──────── Trecho

Há exatos 20 anos, no dia 1º de fevereiro de 2003, sete astronautas — seis americanos e um israelense — morreram em uma das maiores tragédias da Nasa: o ônibus espacial Columbia se desintegrou no céu dos Estados Unidos, poucos minutos antes do pouso esperado.
Para homenagear as vítimas, e todos os astronautas que já perderam a vida em missões espaciais, a Nasa realizou, no último dia 27, a cerimônia do “Dia da Lembrança”, no memorial do Centro Espacial Kennedy (KSC, na sigla em inglês), na Flórida.
“Este ano marca o 20º aniversário da perda da tripulação durante a reentrada da missão STS-107. Para alguns, parece uma vida inteira. Para outros, parece que foi ontem. Mas para nossa agência, é um tempo que vive aqui no presente, moldando nossa cultura, nossas decisões e nos ajudando a trilhar o caminho a seguir”, disse a diretora do KSC, Janet Petro.
Criado em 1991, o memorial Space Mirror exibe os nomes dos tripulantes da missão: Rick Husband (comandante), William McCool (piloto), Michael Anderson, David Brown, Kapala Chawla, Laurel Clark e Ilan Ramon — o primeiro israelense a voar para o espaço.
O Ônibus Espacial
O ônibus espacial (Space Shuttle) foi um veículo sofisticado e inovador. Ele era lançado verticalmente, como um foguete, mas na volta pousava em uma pista, com trem de pouso, como um avião comum.

────────────────
──────── Itens do conjunto

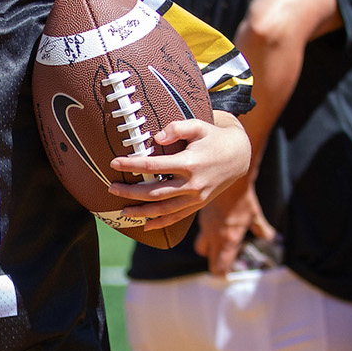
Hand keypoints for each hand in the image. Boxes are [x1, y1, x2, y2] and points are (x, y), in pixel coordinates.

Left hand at [107, 111, 252, 232]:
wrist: (240, 155)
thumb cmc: (214, 137)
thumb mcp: (198, 125)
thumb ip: (177, 128)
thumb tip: (156, 138)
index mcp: (189, 163)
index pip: (153, 165)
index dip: (131, 164)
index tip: (114, 163)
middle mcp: (192, 184)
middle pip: (155, 191)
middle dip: (130, 192)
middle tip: (111, 189)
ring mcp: (196, 197)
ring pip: (164, 209)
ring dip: (141, 211)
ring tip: (123, 211)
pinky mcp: (199, 205)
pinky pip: (177, 217)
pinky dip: (161, 223)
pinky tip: (145, 225)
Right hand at [194, 176, 275, 275]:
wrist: (228, 178)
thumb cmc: (243, 199)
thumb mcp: (255, 216)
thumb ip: (263, 230)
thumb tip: (272, 238)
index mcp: (228, 240)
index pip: (218, 267)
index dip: (222, 272)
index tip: (229, 270)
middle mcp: (213, 236)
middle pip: (207, 257)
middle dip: (215, 259)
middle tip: (226, 255)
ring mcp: (205, 226)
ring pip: (201, 244)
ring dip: (210, 246)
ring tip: (222, 239)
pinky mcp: (201, 216)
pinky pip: (202, 230)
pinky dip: (208, 232)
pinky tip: (218, 224)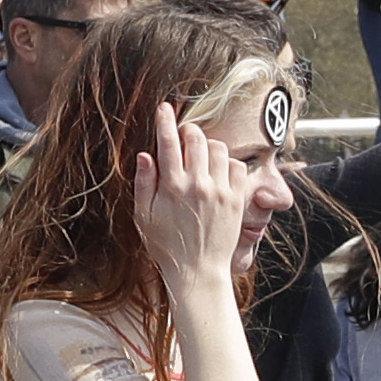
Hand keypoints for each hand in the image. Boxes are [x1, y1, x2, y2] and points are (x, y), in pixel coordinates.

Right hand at [128, 102, 249, 305]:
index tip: (164, 108)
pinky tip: (218, 171)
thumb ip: (144, 183)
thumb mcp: (144, 216)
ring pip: (218, 148)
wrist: (198, 271)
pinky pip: (237, 166)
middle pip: (195, 138)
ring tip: (201, 155)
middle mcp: (197, 185)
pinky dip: (227, 162)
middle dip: (188, 131)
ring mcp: (219, 191)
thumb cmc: (167, 245)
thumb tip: (145, 154)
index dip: (165, 121)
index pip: (168, 142)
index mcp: (171, 186)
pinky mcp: (236, 199)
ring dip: (208, 145)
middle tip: (184, 135)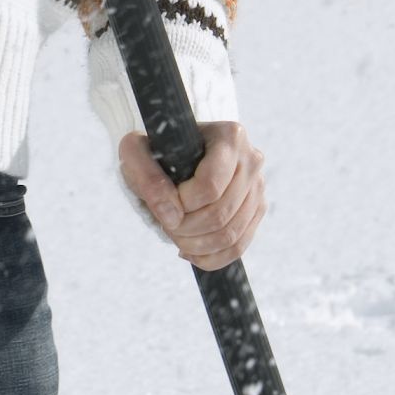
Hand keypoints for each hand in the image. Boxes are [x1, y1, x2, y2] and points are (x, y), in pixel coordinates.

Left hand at [118, 119, 265, 268]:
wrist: (174, 155)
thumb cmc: (157, 151)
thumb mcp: (137, 153)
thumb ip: (146, 179)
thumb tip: (172, 217)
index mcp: (230, 137)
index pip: (210, 186)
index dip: (182, 205)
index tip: (163, 204)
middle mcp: (251, 160)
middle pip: (220, 213)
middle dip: (186, 229)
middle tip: (165, 224)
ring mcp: (258, 187)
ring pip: (231, 235)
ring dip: (196, 245)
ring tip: (175, 236)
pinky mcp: (256, 210)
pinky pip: (238, 247)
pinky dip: (211, 258)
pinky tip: (190, 251)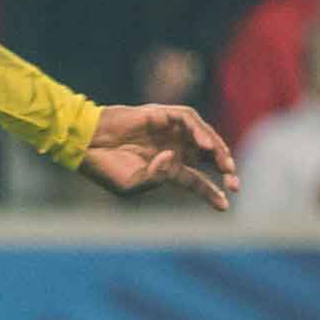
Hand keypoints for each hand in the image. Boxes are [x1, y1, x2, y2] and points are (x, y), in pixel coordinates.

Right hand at [77, 103, 238, 209]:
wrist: (85, 145)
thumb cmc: (104, 168)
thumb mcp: (132, 185)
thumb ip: (157, 177)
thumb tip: (173, 156)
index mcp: (167, 169)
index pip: (197, 180)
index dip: (212, 192)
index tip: (225, 205)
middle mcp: (174, 148)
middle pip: (209, 156)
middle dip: (225, 168)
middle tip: (234, 181)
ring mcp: (169, 131)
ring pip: (204, 136)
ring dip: (218, 150)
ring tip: (225, 165)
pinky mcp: (161, 114)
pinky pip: (188, 119)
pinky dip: (199, 130)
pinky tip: (203, 144)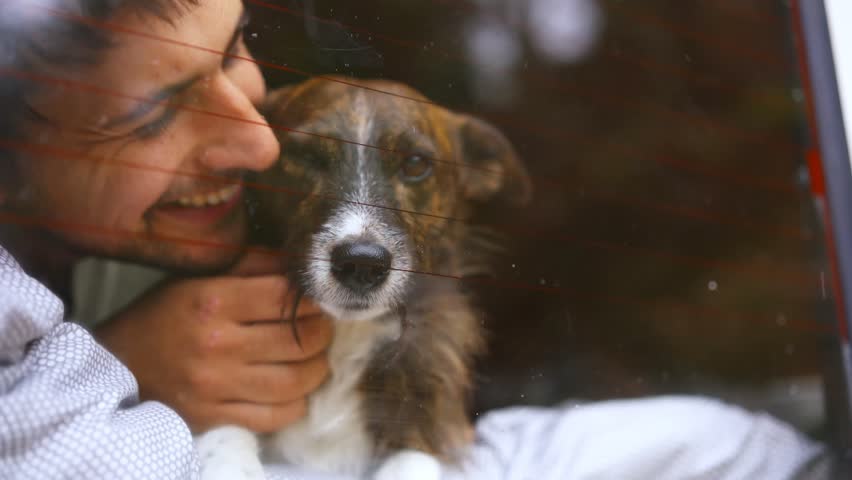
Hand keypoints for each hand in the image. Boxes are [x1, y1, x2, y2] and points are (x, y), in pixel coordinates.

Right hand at [95, 250, 332, 432]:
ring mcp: (215, 385)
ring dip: (317, 369)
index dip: (312, 298)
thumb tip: (295, 261)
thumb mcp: (197, 278)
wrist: (116, 366)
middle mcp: (216, 344)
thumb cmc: (162, 315)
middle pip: (298, 340)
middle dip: (322, 332)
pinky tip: (296, 389)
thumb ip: (249, 267)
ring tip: (315, 358)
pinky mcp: (213, 417)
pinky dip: (296, 403)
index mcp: (213, 302)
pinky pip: (274, 416)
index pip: (284, 298)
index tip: (317, 299)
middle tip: (322, 328)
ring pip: (294, 381)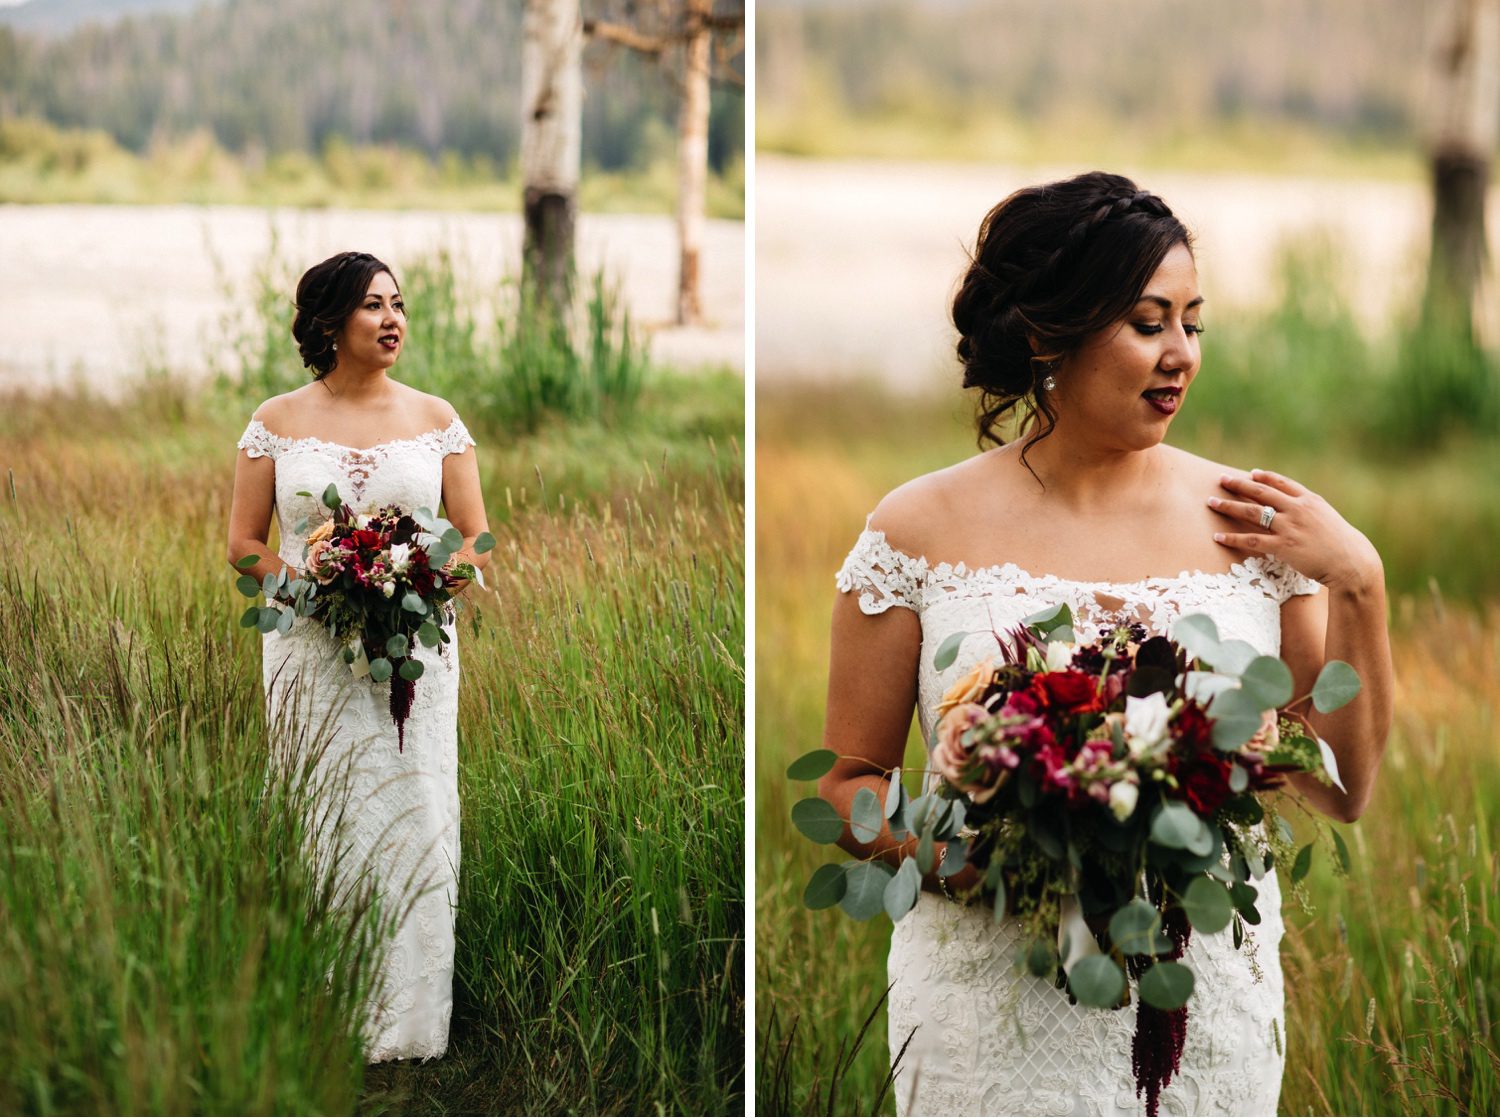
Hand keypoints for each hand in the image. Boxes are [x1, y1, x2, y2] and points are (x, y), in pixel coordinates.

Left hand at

────────────────

▶ **O que se pede**
Repita fielmente a parte do texto sobre o Columbia que começa em "Criado em 1991, o" e segue até "um avião comum.". Os itens não têm relação com o texto sobre o Columbia.

▶ **Resposta**
Criado em 1991, o memorial Space Mirror exibe os nomes dos tripulantes da missão: Rick Husband (comandante), William McCool (piloto), Michael Anderson, David Brown, Kapala Chawla, Laurel Clark e Ilan Ramon — o primeiro israelense a voar para o espaço.
O Ônibus Espacial
O ônibus espacial (Space Shuttle) foi um veículo sofisticado e inovador. Ele era lançado verticalmente, como um foguete, mas na volta pousava em uma pista, com trem de pouso, como um avião comum.